Ju-on/The Grudge 2 de Takashi Shimizu - 2003
Je continue à être très admiratif devant le cinéma de Shimizu et devant l'incroyable variété de ses inspirations pour créer des effets d'angoisse. Ce Ju-On/The Grudge 2 est un véritable festival d'idées, toutes réussies, et c'est même étonnant de constater comment Shimizu parvient à faire un tour dans un spectre très large de genres en parvenant à chaque fois à créer la peur.
Comme ses prédecesseurs, ce nouvel opus est une suite de "sketches" vaguement reliés entre eux par une trame : la maison hantée où a eu lieu une série de meurtres ; tous ceux qui ont un contact avec elle deviennent maudits et meurent dans des conditions troubles après avoir rencontré ce petit couple de fantômes parfaitement terrorisant. Comme ses prédecesseurs, ce film-là se fout complètement du scénario, et préfère nous donner à voir un exercice de style virtuose et sans cesse renouvelé : à chaque nouvelle mini-histoire, on découvre un nouvel angle, une nouvelle inspiration. Ca va du "giallo" à la Dario Argento jusqu'à la pure tradition japonaise, en passant par un fantastique presque onirique, ou par des effets très "contemporains (les nouvelles technologies comme vecteurs de revenants en tout genre). Shimizu surprend toujours par la somme d'idées, par cette façon toujours inventive d'utiliser la moindre parcelle de son décor, le moindre détail d'accessoire : une photocopieuse peut faire surgir un fantôme, tout comme peuvent le faire une vitre teintée, un banc de montage, un lit ou une simple tâche au sol. On ne sait jamais d'où la peur va surgir, ni à quel moment : contrairement à ses collègues, Shimizu ne prépare que très peu les effets, démentant cette règle de gramaire éternelle qui veut que ce soit l'attente de la peur qui soit la plus terrible.

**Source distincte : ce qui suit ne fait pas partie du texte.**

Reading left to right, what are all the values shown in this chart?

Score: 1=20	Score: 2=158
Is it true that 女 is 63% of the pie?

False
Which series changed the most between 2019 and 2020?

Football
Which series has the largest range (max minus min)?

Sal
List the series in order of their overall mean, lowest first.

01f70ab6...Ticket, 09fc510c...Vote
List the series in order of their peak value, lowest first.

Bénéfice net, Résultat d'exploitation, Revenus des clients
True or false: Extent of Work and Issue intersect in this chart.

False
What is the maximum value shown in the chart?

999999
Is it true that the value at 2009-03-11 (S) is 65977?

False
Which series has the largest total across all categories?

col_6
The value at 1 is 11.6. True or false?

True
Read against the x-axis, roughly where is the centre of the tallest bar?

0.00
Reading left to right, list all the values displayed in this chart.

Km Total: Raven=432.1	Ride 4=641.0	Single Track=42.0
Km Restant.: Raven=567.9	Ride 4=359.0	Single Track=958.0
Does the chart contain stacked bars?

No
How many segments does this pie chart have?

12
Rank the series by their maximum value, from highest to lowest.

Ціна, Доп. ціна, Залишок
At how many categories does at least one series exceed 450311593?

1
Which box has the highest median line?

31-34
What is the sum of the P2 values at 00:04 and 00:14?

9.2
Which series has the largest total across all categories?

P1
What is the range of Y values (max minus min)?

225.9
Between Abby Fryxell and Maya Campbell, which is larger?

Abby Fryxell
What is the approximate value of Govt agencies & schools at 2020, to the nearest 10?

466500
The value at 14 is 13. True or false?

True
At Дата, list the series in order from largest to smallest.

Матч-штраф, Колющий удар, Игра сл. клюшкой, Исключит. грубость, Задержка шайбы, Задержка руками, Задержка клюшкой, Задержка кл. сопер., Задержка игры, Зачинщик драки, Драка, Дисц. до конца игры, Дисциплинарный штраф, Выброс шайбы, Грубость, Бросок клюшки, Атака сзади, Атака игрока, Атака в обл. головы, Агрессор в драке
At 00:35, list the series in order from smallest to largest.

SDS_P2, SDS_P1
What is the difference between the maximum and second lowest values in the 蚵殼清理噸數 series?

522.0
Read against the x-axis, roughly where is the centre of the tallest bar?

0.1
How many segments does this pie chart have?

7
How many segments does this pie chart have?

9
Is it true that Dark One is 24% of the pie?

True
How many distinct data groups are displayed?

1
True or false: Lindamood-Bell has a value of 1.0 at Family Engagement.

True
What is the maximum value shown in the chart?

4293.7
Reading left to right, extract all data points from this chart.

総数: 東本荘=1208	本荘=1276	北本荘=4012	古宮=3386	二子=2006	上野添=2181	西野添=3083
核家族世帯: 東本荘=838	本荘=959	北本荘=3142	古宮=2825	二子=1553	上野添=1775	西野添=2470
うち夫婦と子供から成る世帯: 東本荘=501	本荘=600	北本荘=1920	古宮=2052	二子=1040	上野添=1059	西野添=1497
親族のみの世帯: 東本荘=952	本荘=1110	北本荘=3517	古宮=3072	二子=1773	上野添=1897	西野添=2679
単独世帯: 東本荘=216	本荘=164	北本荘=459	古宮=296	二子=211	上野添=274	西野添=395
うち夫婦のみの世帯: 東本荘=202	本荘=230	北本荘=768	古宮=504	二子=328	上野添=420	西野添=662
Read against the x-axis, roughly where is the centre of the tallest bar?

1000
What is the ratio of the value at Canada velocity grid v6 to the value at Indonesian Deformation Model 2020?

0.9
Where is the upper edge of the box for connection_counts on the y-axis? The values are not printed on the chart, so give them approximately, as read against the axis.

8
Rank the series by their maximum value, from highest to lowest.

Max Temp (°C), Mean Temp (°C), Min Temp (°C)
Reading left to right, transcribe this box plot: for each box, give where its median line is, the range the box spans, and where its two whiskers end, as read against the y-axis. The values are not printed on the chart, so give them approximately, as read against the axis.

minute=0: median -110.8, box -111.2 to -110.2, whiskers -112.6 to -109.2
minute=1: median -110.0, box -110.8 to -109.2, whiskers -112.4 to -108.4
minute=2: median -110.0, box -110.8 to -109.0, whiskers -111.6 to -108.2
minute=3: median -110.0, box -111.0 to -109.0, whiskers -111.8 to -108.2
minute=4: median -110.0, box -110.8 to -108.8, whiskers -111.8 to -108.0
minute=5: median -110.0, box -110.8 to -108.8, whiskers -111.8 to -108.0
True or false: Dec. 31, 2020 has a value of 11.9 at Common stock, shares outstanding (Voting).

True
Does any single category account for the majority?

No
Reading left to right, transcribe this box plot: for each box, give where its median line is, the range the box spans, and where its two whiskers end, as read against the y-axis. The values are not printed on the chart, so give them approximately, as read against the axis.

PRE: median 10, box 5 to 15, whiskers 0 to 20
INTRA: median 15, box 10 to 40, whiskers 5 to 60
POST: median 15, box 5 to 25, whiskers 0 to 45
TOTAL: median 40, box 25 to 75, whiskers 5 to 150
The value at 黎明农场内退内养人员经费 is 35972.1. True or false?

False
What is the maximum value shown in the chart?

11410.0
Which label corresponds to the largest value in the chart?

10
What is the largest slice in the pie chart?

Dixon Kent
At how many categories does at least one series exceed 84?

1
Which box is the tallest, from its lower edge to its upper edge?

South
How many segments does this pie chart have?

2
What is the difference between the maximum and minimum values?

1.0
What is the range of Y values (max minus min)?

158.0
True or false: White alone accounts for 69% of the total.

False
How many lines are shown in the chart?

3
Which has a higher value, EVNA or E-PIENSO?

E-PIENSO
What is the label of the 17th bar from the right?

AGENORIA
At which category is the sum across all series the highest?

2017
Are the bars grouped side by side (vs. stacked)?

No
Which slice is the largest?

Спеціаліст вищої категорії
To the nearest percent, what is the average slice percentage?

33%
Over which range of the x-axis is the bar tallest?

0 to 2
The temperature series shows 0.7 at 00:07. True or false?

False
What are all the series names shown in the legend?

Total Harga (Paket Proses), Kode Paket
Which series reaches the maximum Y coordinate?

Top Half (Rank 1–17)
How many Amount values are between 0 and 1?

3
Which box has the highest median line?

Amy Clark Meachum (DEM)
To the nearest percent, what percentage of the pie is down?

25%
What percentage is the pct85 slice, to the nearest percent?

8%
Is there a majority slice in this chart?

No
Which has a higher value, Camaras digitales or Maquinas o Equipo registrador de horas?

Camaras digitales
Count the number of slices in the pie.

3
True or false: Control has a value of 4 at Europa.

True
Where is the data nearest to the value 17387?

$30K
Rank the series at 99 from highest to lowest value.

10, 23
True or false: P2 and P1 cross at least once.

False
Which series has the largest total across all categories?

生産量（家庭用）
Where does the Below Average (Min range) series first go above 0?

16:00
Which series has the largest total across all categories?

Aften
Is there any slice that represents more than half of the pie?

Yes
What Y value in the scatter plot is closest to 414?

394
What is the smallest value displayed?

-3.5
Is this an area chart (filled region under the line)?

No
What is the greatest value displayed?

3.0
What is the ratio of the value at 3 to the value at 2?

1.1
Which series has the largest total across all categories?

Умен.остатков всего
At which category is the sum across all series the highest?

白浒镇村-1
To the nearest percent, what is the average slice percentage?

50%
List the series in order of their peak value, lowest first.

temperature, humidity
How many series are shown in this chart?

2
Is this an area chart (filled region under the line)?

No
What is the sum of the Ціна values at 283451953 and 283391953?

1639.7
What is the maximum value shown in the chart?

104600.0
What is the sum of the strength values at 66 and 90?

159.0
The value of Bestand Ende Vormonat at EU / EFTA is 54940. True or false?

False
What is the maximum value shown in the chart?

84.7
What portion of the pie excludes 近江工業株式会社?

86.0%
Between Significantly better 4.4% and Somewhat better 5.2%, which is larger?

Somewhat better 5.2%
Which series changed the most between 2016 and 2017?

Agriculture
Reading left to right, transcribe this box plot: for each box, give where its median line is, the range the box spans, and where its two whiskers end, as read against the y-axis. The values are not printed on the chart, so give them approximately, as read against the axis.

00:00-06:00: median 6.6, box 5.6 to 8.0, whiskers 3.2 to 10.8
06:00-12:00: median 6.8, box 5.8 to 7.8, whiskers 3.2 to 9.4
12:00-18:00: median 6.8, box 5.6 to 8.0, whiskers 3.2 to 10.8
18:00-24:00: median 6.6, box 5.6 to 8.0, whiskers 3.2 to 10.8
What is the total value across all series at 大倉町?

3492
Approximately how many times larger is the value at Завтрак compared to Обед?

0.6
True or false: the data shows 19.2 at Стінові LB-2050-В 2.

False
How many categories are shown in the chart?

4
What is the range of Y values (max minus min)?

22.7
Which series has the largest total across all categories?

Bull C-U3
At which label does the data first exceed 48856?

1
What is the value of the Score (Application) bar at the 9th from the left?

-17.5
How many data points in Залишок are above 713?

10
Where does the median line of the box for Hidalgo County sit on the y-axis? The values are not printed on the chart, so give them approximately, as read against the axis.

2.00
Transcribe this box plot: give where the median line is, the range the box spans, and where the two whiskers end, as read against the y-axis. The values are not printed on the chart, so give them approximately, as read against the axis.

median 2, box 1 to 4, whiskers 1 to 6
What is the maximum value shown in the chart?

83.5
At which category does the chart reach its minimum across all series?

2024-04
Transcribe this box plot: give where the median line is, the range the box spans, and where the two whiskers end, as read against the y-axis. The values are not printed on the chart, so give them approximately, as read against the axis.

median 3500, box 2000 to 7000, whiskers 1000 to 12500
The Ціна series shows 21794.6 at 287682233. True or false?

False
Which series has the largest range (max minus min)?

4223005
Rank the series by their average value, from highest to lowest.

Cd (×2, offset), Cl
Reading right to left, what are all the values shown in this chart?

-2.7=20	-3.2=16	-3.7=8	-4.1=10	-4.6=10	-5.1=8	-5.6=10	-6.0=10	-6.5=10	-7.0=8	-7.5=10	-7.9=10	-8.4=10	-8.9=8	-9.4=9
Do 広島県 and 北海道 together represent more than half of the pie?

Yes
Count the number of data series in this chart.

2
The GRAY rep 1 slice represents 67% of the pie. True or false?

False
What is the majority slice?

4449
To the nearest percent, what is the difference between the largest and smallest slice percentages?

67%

Ici, l'effet peut indifféremment prendre la forme d'un electro-choc (on ouvre une innocente porte, et hop le spectre est derrière), d'une longue tension sans cesse étirée, d'une cascade de détails de plus en plus horribles, d'une simple étrangeté... C'est justement parce qu'on ne sait jamais comment Shimizu va traiter son plan qu'on a réellement peur.
Peu à peu, l'écheveau se met en place, et ces différents sketches finissent par ne faire plus qu'une histoire par un montage assez virtuose. Chaque "tranche" de film est en fait un point de vue différent amené par tel ou tel personnage, ce qui fait que la chronologie est balancée cul par-dessus tête, et que les mêmes scènes peuvent être répétées plusieurs fois en changeant la façon de les voir. Habile effet qui fait sortir Ju-On/The Grudge 2 du simple film à effets pour lui donner l'aura d'une véritable réflexion sur la possibilité du cinéma ; idée renforcée par le choix du contexte du film : une équipe de cinéma chargée de réaliser un documentaire sur la fameuse maison hantée. Cette jolie mise en abîme finit par être assez vertigineuse dans la toute fin du film : Shimizu atteint avec cette énième variation sur le même thème une grandeur totale.